* _Data for analysis_:

---*---

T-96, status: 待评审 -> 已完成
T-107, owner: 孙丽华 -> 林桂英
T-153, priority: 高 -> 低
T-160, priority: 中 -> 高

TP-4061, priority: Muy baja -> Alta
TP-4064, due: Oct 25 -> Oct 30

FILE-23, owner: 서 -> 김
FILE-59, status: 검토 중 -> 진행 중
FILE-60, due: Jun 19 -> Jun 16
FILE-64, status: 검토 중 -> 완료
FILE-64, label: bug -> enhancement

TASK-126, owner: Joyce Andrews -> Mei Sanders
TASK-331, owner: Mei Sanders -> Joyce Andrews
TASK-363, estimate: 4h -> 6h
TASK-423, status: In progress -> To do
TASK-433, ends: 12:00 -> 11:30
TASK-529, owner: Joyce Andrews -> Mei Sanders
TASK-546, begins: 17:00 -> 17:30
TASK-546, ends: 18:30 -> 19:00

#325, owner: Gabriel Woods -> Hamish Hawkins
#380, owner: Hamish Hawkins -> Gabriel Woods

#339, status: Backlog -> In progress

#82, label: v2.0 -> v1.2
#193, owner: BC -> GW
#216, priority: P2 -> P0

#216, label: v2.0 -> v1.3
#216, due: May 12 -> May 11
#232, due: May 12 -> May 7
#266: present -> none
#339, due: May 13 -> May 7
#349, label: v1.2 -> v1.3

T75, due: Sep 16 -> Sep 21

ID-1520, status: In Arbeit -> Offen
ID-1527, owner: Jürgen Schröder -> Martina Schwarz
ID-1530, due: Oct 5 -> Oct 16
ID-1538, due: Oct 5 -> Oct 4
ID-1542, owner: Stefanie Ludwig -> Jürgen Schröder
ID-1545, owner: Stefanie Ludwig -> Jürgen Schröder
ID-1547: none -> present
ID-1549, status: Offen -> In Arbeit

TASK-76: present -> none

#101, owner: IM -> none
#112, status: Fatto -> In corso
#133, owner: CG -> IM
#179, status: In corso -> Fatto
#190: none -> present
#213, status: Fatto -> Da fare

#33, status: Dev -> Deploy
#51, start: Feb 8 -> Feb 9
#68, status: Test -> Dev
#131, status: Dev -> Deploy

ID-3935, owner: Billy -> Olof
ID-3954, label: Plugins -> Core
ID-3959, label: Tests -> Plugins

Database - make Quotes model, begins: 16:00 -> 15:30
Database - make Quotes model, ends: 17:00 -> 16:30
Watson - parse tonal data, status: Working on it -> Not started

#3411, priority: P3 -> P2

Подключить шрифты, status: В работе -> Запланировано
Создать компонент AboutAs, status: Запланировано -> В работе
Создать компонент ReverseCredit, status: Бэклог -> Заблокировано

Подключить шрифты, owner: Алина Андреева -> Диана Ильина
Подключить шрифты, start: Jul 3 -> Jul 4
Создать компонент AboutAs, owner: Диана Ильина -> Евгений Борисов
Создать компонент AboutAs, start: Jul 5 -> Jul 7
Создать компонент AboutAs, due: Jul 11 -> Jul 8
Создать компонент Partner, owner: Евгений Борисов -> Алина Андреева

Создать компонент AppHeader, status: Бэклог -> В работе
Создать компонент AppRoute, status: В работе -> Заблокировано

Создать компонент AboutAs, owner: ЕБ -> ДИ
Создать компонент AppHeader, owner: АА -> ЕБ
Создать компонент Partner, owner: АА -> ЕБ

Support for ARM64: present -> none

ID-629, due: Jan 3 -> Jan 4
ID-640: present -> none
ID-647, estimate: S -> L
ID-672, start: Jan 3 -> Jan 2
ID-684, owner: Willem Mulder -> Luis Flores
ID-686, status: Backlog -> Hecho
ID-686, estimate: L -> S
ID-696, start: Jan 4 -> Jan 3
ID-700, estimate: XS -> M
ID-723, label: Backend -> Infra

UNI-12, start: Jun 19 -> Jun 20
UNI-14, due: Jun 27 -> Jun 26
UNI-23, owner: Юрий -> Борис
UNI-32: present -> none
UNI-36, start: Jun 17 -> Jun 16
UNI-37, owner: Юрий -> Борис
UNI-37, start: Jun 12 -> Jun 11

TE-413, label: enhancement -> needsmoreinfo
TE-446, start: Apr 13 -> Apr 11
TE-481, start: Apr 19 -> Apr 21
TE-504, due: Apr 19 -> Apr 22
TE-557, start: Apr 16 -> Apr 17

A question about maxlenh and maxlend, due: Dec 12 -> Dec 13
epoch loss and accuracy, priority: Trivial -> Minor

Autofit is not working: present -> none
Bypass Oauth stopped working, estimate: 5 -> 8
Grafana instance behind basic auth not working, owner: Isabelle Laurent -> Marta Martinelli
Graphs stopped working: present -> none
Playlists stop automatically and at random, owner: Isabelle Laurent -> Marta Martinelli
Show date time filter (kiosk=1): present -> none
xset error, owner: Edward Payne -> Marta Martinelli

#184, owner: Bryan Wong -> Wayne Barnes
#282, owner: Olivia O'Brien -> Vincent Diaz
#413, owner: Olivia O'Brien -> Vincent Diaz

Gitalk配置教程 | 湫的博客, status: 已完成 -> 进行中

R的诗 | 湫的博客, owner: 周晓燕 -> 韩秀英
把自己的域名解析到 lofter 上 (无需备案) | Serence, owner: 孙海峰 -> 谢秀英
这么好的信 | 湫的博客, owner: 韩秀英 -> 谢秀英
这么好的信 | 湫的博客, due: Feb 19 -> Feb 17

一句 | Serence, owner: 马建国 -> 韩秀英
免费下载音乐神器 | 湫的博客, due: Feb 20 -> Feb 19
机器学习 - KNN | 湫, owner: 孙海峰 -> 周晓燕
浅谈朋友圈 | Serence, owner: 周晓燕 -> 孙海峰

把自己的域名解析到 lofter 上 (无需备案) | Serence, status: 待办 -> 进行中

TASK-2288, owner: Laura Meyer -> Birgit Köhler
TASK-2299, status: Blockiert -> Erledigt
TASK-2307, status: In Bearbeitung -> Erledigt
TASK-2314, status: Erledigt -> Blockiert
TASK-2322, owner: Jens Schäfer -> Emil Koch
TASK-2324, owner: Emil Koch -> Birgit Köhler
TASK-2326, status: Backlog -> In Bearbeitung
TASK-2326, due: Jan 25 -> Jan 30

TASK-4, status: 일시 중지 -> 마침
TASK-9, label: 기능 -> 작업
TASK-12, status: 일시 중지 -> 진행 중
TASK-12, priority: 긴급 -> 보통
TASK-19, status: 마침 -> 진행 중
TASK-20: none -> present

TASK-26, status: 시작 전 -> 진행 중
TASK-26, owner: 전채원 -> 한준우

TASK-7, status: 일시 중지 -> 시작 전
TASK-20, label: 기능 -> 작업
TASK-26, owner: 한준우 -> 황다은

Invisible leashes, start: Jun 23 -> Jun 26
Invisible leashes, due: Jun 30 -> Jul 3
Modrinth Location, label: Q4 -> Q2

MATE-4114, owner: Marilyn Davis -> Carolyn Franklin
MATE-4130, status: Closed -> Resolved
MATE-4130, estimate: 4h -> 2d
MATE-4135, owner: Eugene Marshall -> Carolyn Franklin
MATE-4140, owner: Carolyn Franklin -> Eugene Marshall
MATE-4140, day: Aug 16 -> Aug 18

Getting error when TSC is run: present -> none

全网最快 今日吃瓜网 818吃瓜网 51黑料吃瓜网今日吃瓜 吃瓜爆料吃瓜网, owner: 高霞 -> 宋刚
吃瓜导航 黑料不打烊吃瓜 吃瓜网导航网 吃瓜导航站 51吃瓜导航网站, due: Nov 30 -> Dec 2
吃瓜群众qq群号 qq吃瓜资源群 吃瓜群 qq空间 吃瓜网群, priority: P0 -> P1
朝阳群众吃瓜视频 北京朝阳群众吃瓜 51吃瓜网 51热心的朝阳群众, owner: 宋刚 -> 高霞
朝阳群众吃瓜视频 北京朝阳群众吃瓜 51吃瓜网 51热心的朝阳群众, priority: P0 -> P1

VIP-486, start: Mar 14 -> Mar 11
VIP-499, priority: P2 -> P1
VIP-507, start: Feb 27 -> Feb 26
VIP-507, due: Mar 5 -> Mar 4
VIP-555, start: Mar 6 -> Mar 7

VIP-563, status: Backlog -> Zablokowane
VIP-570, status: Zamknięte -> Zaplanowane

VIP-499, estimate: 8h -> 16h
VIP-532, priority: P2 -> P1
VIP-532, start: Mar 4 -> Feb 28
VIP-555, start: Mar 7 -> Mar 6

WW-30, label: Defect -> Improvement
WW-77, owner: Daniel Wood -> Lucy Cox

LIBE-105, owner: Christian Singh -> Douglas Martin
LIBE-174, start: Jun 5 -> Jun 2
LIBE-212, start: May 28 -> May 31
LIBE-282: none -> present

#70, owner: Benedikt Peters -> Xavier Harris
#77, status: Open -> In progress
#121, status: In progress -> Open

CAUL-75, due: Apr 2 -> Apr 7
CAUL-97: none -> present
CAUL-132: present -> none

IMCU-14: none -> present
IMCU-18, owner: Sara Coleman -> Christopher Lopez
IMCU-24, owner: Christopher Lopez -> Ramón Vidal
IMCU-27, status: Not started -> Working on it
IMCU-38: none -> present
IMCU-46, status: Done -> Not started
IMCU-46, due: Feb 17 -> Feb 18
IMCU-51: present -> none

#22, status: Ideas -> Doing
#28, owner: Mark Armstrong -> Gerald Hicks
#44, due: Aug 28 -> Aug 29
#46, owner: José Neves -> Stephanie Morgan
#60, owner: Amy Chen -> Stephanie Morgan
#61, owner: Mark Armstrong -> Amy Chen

---*---

* _What you will do_:
As listed above, the lines from the line with "ID-1527, owner: Jürgen" to the line with "ID-672, start: Jan 3 -> Jan 2" are to be echoed exactly, with both ends included and nothing added.

* _Finished exercise_:
ID-1527, owner: Jürgen Schröder -> Martina Schwarz
ID-1530, due: Oct 5 -> Oct 16
ID-1538, due: Oct 5 -> Oct 4
ID-1542, owner: Stefanie Ludwig -> Jürgen Schröder
ID-1545, owner: Stefanie Ludwig -> Jürgen Schröder
ID-1547: none -> present
ID-1549, status: Offen -> In Arbeit

TASK-76: present -> none

#101, owner: IM -> none
#112, status: Fatto -> In corso
#133, owner: CG -> IM
#179, status: In corso -> Fatto
#190: none -> present
#213, status: Fatto -> Da fare

#33, status: Dev -> Deploy
#51, start: Feb 8 -> Feb 9
#68, status: Test -> Dev
#131, status: Dev -> Deploy

ID-3935, owner: Billy -> Olof
ID-3954, label: Plugins -> Core
ID-3959, label: Tests -> Plugins

Database - make Quotes model, begins: 16:00 -> 15:30
Database - make Quotes model, ends: 17:00 -> 16:30
Watson - parse tonal data, status: Working on it -> Not started

#3411, priority: P3 -> P2

Подключить шрифты, status: В работе -> Запланировано
Создать компонент AboutAs, status: Запланировано -> В работе
Создать компонент ReverseCredit, status: Бэклог -> Заблокировано

Подключить шрифты, owner: Алина Андреева -> Диана Ильина
Подключить шрифты, start: Jul 3 -> Jul 4
Создать компонент AboutAs, owner: Диана Ильина -> Евгений Борисов
Создать компонент AboutAs, start: Jul 5 -> Jul 7
Создать компонент AboutAs, due: Jul 11 -> Jul 8
Создать компонент Partner, owner: Евгений Борисов -> Алина Андреева

Создать компонент AppHeader, status: Бэклог -> В работе
Создать компонент AppRoute, status: В работе -> Заблокировано

Создать компонент AboutAs, owner: ЕБ -> ДИ
Создать компонент AppHeader, owner: АА -> ЕБ
Создать компонент Partner, owner: АА -> ЕБ

Support for ARM64: present -> none

ID-629, due: Jan 3 -> Jan 4
ID-640: present -> none
ID-647, estimate: S -> L
ID-672, start: Jan 3 -> Jan 2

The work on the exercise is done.